* BLOCCO DI TESTO *
==*==

Al momento la politica agricola Ue è di fatto solo la Pac, la voce a cui va un terzo del bilancio europeo. Ma che non funziona. La Pac sono sovvenzioni erogate in termini di superficie coltivata, con pochissimi correttivi: per esempio se le coltivazioni sono biologiche il bonus di premio è ridottissimo. E poi è un mix di norme europee e nazionali. Perché di fatto sono i singoli governi che decidono alla fine come distribuire le sovvenzioni. Quindi, quello che è il principale strumento dell’Unione per dare un indirizzo all’economia agricola è ancora tarato su parametri del secolo scorso. Mentre invece la vera Europa verde e sostenibile dovrebbe proprio cominciare da qui.
«C’è la necessità urgente di riformare la Pac per affrontare le sfide ambientali, sociali ed economiche che ci troviamo davanti. Non si tratta solo di promuovere l’agricoltura biologica, ma di rivedere completamente il sistema degli aiuti, per fare in modo che sostenga pratiche agricole realmente sostenibili. La Pac deve evolversi per incentivare un ampio spettro di pratiche agroecologiche e biologiche, riconoscendo e remunerando gli agricoltori per i beni pubblici che forniscono, come la biodiversità, la protezione del suolo e delle acque, la sequestrazione del carbonio e la resilienza agli shock climatici. È fondamentale che i futuri pagamenti della Pac siano legati non solo alle pratiche individuali, ma a un vero e proprio cambiamento sistemico nell’agricoltura. Solo così potremo garantire la sicurezza alimentare, la sostenibilità e il benessere delle generazioni future».
Si tratta quindi di introdurre un sistema che distribuisca risorse con obiettivi precisi e a fronte di impegni altrettanto precisi da parte delle imprese agricole, creando così fonti di reddito per le imprese a fronte di servizi resi e senza sovvenzionare i prezzi. Oggi per ottenere i sussidi della Pac basta avere una superficie coltivata. Se bene, male con qualità o meno non importa: più ettari più soldi. E altre realtà agricole invece non prendono un euro. Come le cooperative sociali. La Agrimi Bio di Basiano, Milano, 2,5 ettari in un angolo di pianura padana coltivati a ortofrutta: duecento mila euro di fatturato produttivo utilizzando, dopo averle formate, persone svantaggiate, ex tossici o ex detenuti. Recupero di persone e recupero di territorio: una produzione di alto valore sociale, tanto che viene sostenuta da Fondazione Cariplo, ma nessun diritto di accedere ai fondi Pac. Quel terzo di budget europeo può essere usato molto meglio.

==*==

* ISTRUZIONI *
1 > Cita dal testo sulla Pac il passo che inizia con "Al momento la" e termina con "cominciare da qui.".
2 > Rispondi alle domande seguenti basandoti sul testo sulla Pac.
(a) Quale parte del bilancio europeo va alla Pac?
(b) In base a che cosa vengono erogate le sovvenzioni della Pac?
(c) Quale fondazione sostiene la produzione della Agrimi Bio di Basiano?

(Voci salvate)
==*==

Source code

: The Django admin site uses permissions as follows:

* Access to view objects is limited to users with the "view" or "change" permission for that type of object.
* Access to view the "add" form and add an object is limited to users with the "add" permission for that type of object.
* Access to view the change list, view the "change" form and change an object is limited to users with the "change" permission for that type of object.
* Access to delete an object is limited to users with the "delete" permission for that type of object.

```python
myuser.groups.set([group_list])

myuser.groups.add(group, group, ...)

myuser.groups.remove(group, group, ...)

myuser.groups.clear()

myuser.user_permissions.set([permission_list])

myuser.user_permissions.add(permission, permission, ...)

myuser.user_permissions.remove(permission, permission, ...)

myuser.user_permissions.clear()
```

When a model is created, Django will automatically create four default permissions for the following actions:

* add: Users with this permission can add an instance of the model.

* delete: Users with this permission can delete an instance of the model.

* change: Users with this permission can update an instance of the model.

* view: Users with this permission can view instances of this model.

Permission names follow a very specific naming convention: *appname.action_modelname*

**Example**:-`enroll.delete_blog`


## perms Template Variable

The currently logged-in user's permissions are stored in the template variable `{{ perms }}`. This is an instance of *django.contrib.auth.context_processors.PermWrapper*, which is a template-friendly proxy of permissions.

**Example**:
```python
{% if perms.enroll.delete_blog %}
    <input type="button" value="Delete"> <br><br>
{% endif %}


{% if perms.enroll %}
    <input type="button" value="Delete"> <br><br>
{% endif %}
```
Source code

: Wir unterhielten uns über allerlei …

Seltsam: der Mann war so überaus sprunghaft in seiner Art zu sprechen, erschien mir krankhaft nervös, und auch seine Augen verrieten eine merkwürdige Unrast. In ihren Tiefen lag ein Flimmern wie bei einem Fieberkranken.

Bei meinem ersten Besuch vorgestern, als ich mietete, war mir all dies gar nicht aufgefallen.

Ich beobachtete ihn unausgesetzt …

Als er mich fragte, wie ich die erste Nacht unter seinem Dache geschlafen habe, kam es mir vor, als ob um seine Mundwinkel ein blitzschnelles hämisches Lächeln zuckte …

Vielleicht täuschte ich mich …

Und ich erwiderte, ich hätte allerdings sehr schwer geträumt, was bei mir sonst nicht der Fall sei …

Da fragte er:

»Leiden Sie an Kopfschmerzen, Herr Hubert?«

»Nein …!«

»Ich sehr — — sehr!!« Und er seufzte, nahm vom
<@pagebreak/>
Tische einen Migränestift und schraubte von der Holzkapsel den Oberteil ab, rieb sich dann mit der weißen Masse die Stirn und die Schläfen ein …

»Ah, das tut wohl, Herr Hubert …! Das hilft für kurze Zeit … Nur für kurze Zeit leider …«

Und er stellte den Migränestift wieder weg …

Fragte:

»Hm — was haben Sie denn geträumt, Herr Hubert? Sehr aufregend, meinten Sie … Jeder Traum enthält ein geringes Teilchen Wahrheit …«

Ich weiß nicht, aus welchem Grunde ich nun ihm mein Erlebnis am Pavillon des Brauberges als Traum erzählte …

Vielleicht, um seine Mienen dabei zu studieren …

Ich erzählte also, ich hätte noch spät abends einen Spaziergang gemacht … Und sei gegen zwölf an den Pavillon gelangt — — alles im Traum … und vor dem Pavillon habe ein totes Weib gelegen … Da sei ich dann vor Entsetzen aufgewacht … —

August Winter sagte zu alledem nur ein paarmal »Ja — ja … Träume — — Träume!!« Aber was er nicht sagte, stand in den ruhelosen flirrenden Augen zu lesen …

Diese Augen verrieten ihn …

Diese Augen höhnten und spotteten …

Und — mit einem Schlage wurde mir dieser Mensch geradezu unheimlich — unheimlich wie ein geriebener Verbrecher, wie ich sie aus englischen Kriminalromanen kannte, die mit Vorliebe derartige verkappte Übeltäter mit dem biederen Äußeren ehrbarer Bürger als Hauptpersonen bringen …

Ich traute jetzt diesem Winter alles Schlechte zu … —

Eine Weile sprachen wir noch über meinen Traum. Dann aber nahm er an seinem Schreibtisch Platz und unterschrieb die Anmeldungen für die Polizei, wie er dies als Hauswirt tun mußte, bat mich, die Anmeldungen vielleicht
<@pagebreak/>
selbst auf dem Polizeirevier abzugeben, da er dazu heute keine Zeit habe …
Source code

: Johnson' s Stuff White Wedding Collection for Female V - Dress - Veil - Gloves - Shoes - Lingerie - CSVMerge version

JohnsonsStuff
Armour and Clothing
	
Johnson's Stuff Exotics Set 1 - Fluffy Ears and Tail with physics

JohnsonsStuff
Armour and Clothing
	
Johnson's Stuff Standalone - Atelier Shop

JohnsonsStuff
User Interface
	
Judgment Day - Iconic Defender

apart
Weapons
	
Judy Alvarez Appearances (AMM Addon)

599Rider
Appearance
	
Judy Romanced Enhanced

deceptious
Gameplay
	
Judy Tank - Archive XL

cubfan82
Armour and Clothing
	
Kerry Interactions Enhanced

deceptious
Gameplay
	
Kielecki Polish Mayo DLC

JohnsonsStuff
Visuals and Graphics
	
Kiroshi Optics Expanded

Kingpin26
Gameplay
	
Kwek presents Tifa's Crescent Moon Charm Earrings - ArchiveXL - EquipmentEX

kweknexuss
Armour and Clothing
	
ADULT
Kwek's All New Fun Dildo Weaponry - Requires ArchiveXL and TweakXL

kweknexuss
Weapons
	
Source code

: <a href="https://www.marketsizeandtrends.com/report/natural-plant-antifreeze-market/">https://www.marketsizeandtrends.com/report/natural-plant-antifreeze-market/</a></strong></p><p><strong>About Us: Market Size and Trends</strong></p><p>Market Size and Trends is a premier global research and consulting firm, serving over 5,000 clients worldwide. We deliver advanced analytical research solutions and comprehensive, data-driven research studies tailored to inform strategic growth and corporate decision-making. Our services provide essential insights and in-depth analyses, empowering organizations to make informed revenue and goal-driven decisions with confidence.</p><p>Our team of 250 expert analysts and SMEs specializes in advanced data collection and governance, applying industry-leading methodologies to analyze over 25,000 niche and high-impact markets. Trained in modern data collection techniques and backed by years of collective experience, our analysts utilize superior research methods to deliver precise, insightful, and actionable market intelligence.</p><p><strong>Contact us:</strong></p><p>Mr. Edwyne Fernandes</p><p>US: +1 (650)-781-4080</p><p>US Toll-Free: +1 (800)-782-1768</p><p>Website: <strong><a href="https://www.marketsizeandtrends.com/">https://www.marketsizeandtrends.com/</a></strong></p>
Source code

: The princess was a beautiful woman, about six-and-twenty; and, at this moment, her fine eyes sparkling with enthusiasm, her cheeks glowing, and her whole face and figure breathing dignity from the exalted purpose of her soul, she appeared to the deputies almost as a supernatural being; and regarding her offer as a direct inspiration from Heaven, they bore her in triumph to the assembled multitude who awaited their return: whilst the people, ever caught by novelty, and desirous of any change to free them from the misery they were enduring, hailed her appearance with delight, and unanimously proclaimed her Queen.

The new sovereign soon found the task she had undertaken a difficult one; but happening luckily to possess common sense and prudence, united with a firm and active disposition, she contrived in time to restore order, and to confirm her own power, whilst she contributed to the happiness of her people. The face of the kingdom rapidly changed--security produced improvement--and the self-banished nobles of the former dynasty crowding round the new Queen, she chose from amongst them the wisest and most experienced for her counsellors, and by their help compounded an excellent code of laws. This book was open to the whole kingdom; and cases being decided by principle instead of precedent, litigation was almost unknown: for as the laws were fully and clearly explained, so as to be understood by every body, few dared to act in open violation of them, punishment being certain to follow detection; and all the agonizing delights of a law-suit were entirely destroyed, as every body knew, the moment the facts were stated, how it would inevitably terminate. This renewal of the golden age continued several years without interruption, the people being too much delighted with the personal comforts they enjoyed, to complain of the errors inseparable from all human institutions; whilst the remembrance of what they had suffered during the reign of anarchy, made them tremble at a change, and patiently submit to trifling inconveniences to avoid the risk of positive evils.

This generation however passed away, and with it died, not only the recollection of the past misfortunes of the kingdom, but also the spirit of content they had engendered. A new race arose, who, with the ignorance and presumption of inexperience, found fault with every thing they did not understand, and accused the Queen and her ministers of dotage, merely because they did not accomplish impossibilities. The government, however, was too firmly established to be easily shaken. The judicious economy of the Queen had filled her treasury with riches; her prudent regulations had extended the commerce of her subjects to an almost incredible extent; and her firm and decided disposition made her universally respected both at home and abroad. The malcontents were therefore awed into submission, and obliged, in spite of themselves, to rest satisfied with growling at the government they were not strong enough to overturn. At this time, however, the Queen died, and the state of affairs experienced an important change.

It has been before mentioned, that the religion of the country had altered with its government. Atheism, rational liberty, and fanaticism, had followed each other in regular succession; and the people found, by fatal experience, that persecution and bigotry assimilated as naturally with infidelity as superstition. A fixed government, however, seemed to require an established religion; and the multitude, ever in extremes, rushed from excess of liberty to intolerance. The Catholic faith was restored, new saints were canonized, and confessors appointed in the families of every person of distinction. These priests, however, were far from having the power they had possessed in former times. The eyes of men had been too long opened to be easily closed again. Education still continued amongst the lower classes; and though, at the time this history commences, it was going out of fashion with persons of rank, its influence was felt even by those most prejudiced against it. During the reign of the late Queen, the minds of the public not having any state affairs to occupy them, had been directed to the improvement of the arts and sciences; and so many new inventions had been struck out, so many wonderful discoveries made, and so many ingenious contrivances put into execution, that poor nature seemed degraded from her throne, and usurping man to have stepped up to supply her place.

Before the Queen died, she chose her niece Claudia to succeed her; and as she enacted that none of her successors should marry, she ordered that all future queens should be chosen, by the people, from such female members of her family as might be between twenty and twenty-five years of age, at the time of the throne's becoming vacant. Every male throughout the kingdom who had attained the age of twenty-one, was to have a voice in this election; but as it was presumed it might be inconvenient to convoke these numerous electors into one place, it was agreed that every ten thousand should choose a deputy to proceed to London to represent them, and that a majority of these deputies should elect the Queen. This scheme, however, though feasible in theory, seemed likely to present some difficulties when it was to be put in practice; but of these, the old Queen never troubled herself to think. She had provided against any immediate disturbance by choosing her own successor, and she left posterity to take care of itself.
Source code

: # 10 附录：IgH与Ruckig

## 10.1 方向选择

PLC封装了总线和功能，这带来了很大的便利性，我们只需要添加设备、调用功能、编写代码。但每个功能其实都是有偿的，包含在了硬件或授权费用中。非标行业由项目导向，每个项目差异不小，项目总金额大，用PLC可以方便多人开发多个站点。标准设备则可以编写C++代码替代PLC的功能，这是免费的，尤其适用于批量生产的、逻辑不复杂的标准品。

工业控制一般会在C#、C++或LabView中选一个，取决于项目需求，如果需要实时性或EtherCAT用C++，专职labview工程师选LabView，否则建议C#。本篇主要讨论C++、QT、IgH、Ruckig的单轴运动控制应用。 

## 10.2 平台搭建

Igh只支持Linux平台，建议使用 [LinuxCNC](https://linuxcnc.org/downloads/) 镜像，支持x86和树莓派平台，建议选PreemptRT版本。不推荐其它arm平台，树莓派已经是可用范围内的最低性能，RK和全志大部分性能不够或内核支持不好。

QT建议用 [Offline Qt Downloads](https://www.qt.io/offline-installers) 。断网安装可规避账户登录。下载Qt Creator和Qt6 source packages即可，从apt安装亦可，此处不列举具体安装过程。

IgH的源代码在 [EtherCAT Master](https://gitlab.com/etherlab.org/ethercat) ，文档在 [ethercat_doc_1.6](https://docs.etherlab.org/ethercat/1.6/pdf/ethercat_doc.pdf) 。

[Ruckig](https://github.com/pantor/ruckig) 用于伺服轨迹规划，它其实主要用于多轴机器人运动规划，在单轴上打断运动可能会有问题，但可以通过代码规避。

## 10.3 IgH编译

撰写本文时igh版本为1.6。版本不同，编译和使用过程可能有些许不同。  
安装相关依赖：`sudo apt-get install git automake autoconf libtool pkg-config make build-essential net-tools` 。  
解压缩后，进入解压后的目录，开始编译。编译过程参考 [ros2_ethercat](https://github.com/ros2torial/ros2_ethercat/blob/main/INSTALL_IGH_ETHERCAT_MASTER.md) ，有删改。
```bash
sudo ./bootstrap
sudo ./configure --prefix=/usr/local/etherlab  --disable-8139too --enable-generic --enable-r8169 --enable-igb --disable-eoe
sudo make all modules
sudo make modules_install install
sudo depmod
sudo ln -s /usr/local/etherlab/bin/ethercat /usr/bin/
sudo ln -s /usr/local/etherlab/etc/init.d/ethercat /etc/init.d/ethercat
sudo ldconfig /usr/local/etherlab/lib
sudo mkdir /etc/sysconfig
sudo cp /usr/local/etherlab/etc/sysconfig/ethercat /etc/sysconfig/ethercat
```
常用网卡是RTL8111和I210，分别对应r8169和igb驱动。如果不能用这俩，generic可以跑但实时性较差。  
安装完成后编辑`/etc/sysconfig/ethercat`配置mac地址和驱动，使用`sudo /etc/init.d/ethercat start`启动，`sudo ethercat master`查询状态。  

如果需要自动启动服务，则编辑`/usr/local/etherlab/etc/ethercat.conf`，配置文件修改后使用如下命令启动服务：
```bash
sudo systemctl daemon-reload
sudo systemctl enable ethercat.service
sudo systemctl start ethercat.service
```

==*==

* RISULTATI ATTESI *
1 >
Al momento la politica agricola Ue è di fatto solo la Pac, la voce a cui va un terzo del bilancio europeo. Ma che non funziona. La Pac sono sovvenzioni erogate in termini di superficie coltivata, con pochissimi correttivi: per esempio se le coltivazioni sono biologiche il bonus di premio è ridottissimo. E poi è un mix di norme europee e nazionali. Perché di fatto sono i singoli governi che decidono alla fine come distribuire le sovvenzioni. Quindi, quello che è il principale strumento dell’Unione per dare un indirizzo all’economia agricola è ancora tarato su parametri del secolo scorso. Mentre invece la vera Europa verde e sostenibile dovrebbe proprio cominciare da qui.

2 >
(a) Un terzo del bilancio europeo.
(b) In base alla superficie coltivata.
(c) La Fondazione Cariplo.